> **TASK OBJECTIVE**
Write out, word for word, every line from the one where "left shoulder: (1075, 490)" occurs to the final line of the entries, and nothing beyond them.

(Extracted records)
§ §

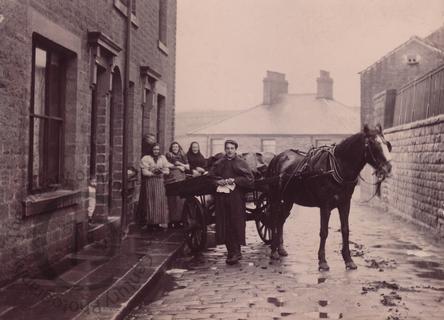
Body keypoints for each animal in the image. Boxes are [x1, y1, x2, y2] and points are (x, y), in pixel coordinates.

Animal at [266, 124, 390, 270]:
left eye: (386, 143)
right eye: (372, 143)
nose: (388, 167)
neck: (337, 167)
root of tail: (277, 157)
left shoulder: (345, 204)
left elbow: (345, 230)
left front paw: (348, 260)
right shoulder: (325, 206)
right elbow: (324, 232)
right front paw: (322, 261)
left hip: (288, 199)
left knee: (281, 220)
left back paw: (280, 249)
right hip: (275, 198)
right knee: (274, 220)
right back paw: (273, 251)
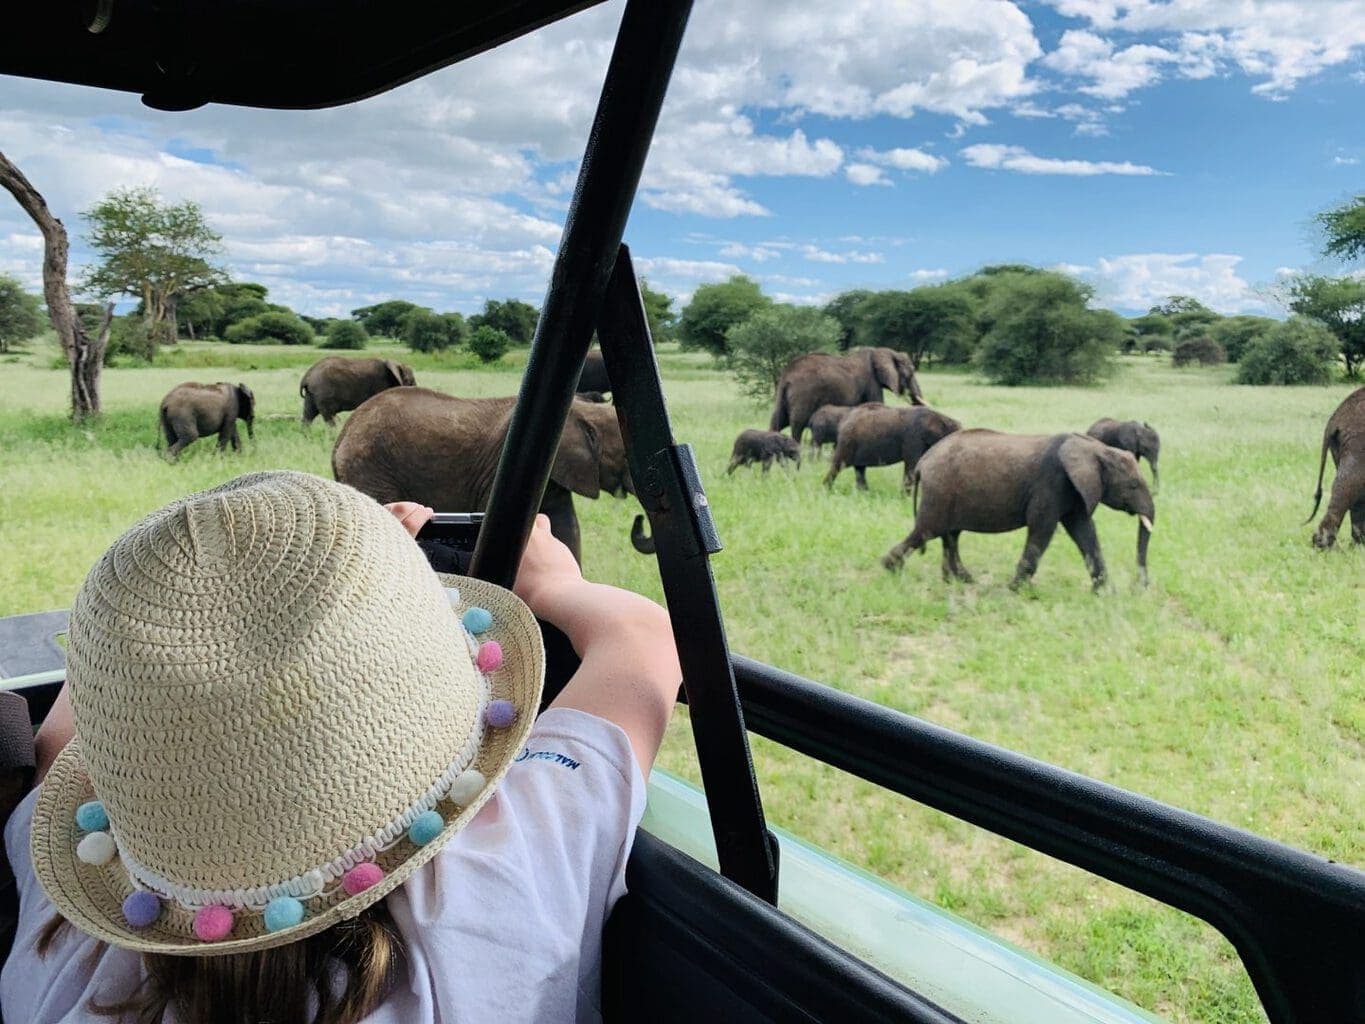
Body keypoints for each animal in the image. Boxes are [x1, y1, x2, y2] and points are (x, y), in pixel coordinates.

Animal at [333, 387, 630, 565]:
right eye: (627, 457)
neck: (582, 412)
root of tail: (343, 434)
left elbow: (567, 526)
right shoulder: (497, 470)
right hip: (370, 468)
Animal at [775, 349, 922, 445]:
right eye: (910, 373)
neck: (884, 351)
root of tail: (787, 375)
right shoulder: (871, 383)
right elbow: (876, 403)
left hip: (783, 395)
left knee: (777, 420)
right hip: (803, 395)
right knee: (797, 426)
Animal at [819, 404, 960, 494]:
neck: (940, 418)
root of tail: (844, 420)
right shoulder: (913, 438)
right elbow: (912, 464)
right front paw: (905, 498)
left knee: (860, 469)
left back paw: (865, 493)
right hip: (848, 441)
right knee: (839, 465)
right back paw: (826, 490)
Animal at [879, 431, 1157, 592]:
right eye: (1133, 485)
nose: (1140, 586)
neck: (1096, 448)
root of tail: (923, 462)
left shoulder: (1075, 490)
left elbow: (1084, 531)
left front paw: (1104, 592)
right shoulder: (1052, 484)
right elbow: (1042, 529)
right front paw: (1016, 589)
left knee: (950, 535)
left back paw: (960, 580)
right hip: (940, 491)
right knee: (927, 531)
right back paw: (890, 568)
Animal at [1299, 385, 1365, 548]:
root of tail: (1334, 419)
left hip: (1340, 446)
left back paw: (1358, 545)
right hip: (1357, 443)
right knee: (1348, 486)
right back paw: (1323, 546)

§ §

> **RESULT OF THE TASK**
left shoulder: (1075, 490)
left elbow: (1084, 531)
left front paw: (1104, 592)
right shoulder: (1052, 484)
right elbow: (1042, 529)
right front paw: (1016, 589)
left knee: (950, 535)
left back paw: (960, 580)
right hip: (940, 491)
right knee: (927, 531)
right back paw: (890, 568)
Animal at [1299, 385, 1365, 548]:
root of tail: (1334, 419)
left hip: (1340, 446)
left back paw: (1358, 545)
right hip: (1357, 443)
right knee: (1348, 486)
right back paw: (1323, 546)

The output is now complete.